As tablet market hits a wall, Apple looks to IBM alliance to reignite iPad growth

“Apple Inc’s iPad is losing steam just four years after its release, but an alliance with International Business Machines Corp could rejuvenate a flagging product by entering into a largely untapped corporate market,” Christina Farr reports for Reuters. “Apple shipped 13.2 million iPads in the June quarter, 8 percent fewer than a year earlier and lagging Wall Street’s forecast for 14 million or more. Sales of the device, which accounted for 15 percent of revenue, fell short of Wall Street’s expectations for the second quarter in a row.”

“Apple helped create the tablet market in 2010 with its first iPad. But growth has plummeted from 2012, as larger phones became more popular and people delayed replacing their tablets,” Farr reports. “Chief Executive Officer Tim Cook described iPad sales as ‘very bifurcated’ – they continue to grow at 50 percent or above in emerging markets such as the Middle East and China, but in developed countries like the United States, the ‘market is weaker.'”

“Research firm IDC lowered its forecast for 2014 worldwide tablet demand growth to 12.1 percent – a fraction of the 51.8 percent expansion of 2013,” Farr reports. “‘The tablet market globally has really hit a wall,’ said Cantor Fitzgerald analyst Brian White. Another threat to iPad sales may come from within. Apple is expected to introduce a larger 5.5-inch (14.0-cm) iPhone in the fall. At those dimensions, the iPhone would begin closing in on the 7.8-inch (19.8-cm) iPad mini. ‘You have the negative impact of the larger screen iPhone and what that would do to iPad mini,’ said Piper Jaffray analyst Gene Munster. ‘You’re going to get a larger screen iPhone before you’ll get contributions from the IBM partnership.'”

Read more in the full article here.

MacDailyNews Take: People aren’t “delaying” iPad purchases. iPads simply have a longer lifespan than some people expected. They are not smartphones. There is no driving need to replace them every 24 months or sooner. The length of the iPad replacement cycle is closer to a Mac’s than to an iPhone’s.


  1. I would have to agree. I have an iPad mini retina display and I have no reason to replace it any time soon.

    I like this format better than the full sized iPad . Simply a matter of personal choice / need.

  2. MDN take is spot on. Still using my iPad 2 over three years and it still works fine. Fingerprint id that is tied into security over payments would however cause me and many others to consider upgrading. Apples drive of the technology will drive the hardware upgrade cycle. They need compelling new technologies to drive hardware.

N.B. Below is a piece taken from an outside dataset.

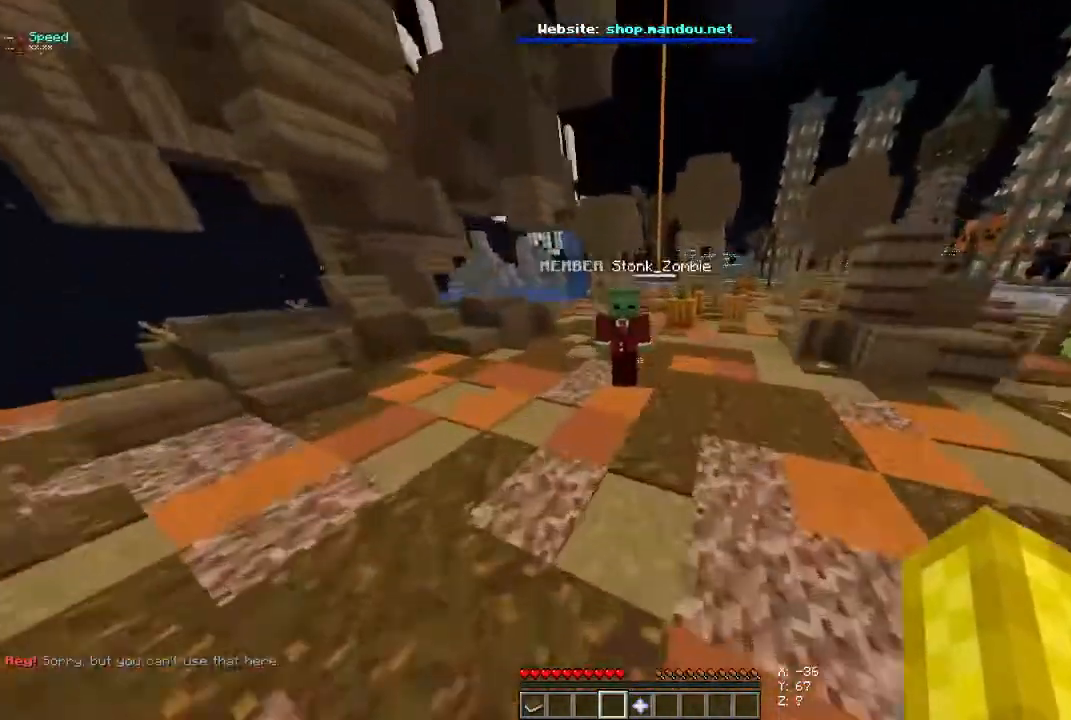
{"keys": ["space", "w"], "mouse": [], "events": []}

  3. Well, whatever this says about the iPad’s quality as a product, it’s also clear that from a business strategy standpoint, Apple was basing some of its business decisions on an assumption that people would replace their iPads more often than they are, and now that it’s becoming clear that iPads have a longer lifespan than originally anticipated, Apple’s going to have to adjust its strategy to accommodate for that.

    Don’t get me wrong – it’s a good thing that iPads are able to last longer. It also means that Apple won’t sell as many of them as frequently.

  4. I just bought my first iPad back in April with a 128GB Air on AT&T. Never really needed one – and still don’t, to be honest – but I’m planning on buying my wife an iPad mini for her birthday in the fall. I like the full-size Air as a backup for DJing off my MacBooks but the mini seems to be a better size for general use.

  5. I’m happy with my hand-me-down iPad 1, which still fits my work and leisure needs. Looking to get an iPad mini as a more portable and future-proof addition.

  6. The replacement cycle on the iPhone was driven by the carrier-subsidized pricing scheme. It didn’t cost anything to upgrade, since you could sell your old device to cover the upfront cost for the new device, and you didn’t save anything by not upgrading, since the carriers kept charging the same monthly fee. I think the new carrier pricing models will impact the iPhone replacement cycle.

    Instead of a negative, the longer iPad replacement cycle should be viewed as a testament to the durability and robustness of Apple products.

    In my case, there will come a time when the next iOS release will not be supported. That’s replacement time. Although, I do like the Lightning connector on my phone a lot better than the old Dock connector. Yeah! That’ll work! Honey, we need new iPads! Now!

  7. I don’t think the iPad market is hitting a wall, I just think analysts have underestimated how long people would be holding onto them. They’re not cheap and people are tending to keep them as far longer than they keep their phones.

    I think it’s time the analysts revise their expectations of a market they know virtually nothing about. Four years of history is far too short a period of time from which to gather enough data to make predictions.

  8. Enterprise will have to get used to the loss of legacy hardware and much faster upgrade cycle if they are going to upgrade their PC laptops for iPads.

    By the time most companies would have finished their internal needs review a new model and iOS version will be upon them!